▶ _What you need to do_
Please copy every line with the string "function" from the entries below.
━━━
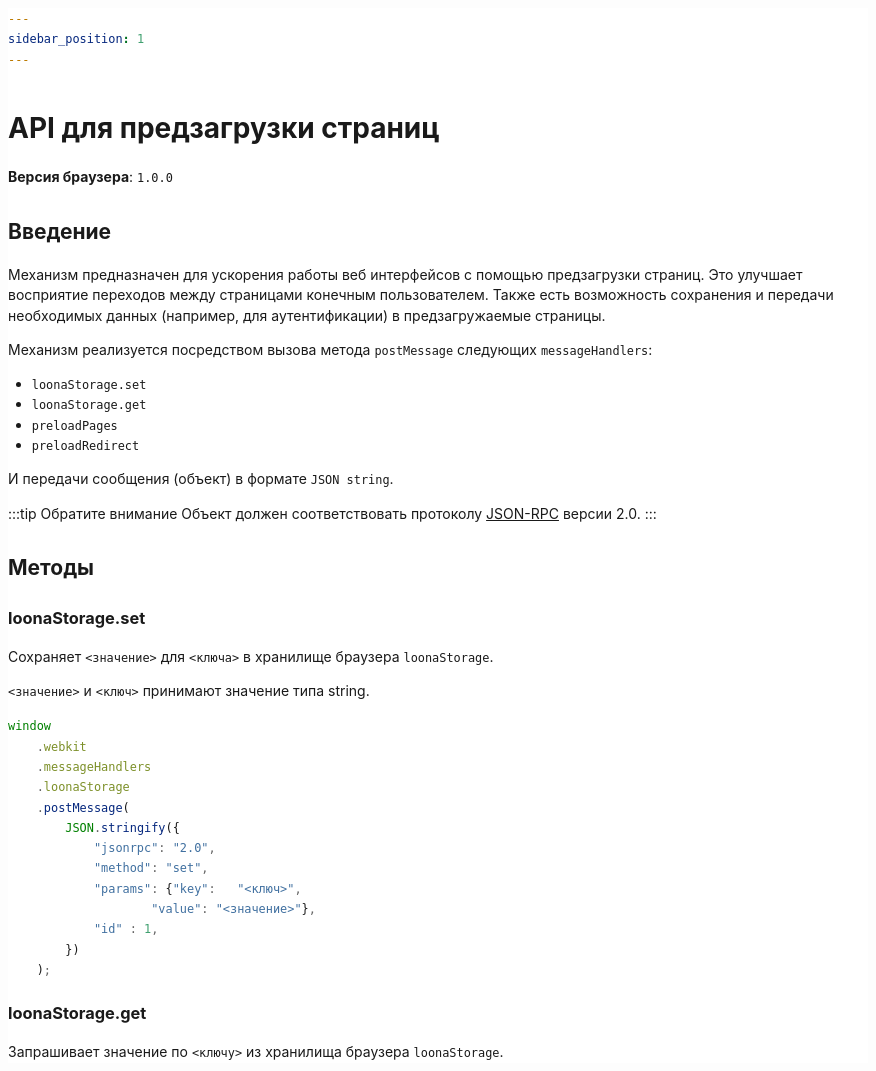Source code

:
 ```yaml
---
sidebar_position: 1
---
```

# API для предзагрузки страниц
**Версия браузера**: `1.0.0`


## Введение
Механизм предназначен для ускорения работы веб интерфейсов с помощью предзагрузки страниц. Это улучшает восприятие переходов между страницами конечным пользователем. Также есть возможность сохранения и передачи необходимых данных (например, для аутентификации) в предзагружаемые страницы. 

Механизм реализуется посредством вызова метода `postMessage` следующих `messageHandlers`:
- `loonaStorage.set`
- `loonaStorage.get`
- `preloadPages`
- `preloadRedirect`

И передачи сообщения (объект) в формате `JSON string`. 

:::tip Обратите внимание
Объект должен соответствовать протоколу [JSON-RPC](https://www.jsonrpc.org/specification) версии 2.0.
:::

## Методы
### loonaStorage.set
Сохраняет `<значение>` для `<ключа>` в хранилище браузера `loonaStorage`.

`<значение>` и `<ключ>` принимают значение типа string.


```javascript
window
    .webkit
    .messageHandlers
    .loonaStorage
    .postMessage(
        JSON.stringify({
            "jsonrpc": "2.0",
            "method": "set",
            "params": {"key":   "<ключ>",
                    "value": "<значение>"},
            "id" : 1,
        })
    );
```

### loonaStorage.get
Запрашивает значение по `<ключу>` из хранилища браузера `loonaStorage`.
━━━
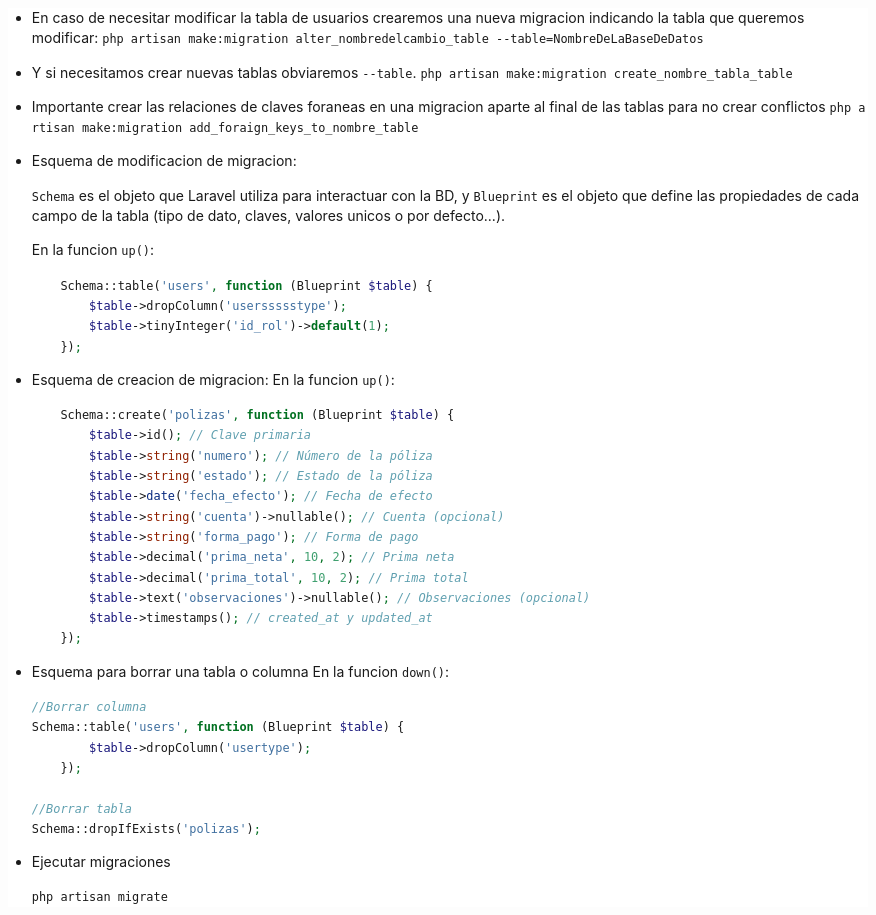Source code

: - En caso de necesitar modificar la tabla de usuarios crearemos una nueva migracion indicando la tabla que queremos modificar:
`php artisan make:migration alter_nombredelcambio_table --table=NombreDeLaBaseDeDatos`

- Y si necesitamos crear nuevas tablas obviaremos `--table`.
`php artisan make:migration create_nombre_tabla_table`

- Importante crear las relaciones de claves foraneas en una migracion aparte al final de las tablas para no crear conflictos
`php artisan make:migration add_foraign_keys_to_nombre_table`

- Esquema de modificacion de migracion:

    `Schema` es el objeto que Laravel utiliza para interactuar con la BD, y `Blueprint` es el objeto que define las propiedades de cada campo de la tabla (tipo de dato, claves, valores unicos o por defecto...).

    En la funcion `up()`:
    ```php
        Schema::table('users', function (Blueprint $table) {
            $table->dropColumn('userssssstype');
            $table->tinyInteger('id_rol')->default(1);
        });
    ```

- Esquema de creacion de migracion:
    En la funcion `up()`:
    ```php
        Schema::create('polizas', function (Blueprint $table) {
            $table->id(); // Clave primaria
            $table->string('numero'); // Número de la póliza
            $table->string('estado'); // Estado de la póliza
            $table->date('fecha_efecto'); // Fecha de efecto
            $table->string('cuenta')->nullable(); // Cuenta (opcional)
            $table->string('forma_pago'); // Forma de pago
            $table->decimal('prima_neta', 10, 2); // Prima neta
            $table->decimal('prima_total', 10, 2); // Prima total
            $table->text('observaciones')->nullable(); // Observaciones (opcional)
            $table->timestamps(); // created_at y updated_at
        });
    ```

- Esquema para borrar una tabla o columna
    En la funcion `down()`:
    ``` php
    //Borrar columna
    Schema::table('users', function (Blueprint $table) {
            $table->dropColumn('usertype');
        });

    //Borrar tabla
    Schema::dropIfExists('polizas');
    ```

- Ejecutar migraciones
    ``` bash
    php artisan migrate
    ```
━━━
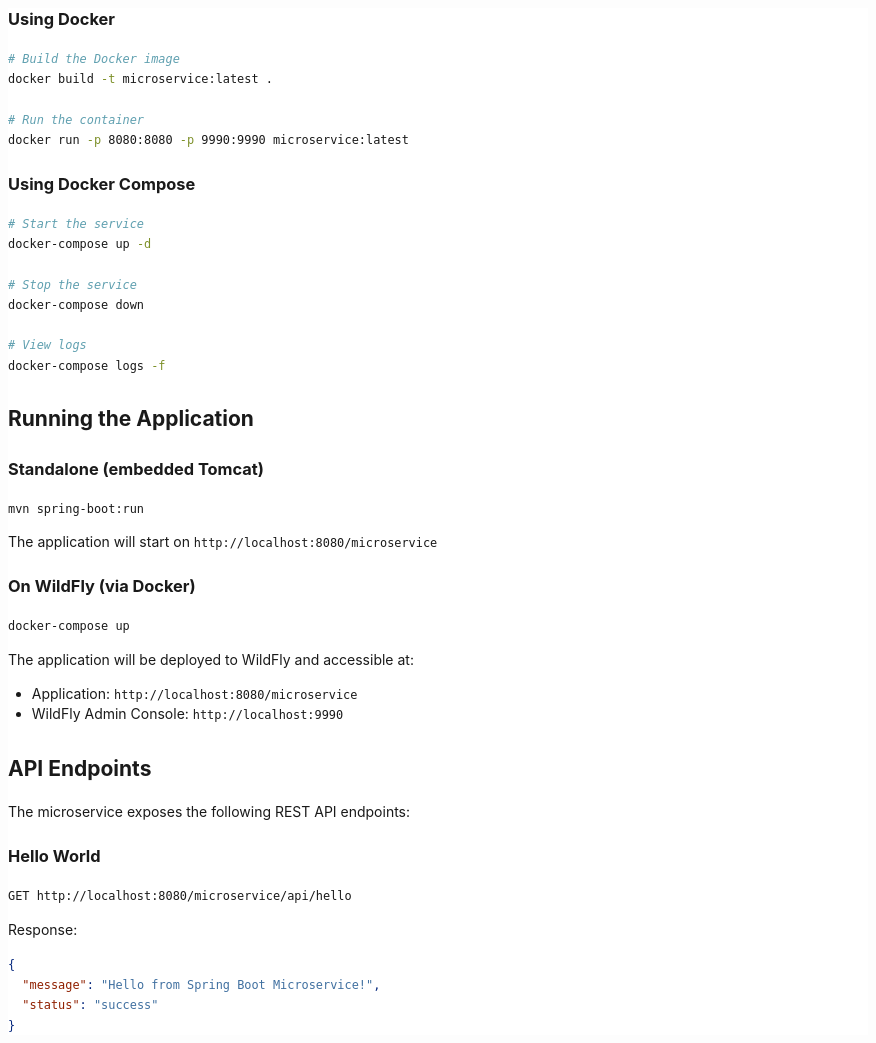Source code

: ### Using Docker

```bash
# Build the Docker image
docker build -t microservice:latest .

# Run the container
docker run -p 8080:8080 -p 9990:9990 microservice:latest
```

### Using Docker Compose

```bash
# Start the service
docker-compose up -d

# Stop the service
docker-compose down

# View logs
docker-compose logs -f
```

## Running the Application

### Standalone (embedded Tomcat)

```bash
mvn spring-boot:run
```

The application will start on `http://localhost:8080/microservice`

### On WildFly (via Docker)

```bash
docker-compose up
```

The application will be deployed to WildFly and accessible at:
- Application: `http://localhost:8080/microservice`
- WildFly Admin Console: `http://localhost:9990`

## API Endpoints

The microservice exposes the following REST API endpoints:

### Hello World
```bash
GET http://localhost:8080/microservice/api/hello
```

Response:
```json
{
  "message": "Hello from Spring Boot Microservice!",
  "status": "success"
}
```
━━━
▶ _Exercise result_
        Schema::table('users', function (Blueprint $table) {
        Schema::create('polizas', function (Blueprint $table) {
    Schema::table('users', function (Blueprint $table) {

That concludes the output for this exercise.